| Supplied passage |
= = = = =

Authentication¶
Authentication for the MCP endpoint is a Litestar middleware concern.
Apps that already have an authentication middleware (JWT backends,
Google IAP, custom token validators) get MCP authentication for free —
the middleware populates request.user and request.auth before
any route handler runs, including MCP tool handlers.
MCPAuthConfig is metadata-only: it
describes the auth surface advertised by
/.well-known/oauth-protected-resource so MCP clients can discover
how to obtain a token. Enforcement lives in whichever middleware you
install on the app.
Three Integration Paths¶
Path A — Bring your own auth middleware.
Use this when your Litestar app already ships an
AbstractAuthenticationMiddleware
(or Litestar's built-in JWT backends). MCP tool handlers inherit
request.user / request.auth automatically. No MCPAuthBackend
needed. See docs/examples/notes/sqlspec/google_iap.py.
Path B — Built-in MCPAuthBackend.
Install
MCPAuthBackend via DefineMiddleware.

= = = = =

| Extracted entries |
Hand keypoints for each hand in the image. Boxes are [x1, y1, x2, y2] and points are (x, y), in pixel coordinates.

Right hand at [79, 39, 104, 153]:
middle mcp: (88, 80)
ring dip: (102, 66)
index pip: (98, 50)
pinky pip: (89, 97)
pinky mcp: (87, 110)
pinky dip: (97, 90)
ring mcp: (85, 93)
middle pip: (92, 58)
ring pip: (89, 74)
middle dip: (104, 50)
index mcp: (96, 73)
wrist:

= = = = =

| Work instructions |
According to the authentication documentation above, what is the role of MCPAuthConfig?

| Written answer |
MCPAuthConfig is metadata-only: it describes the auth surface advertised by /.well-known/oauth-protected-resource so MCP clients can discover how to obtain a token.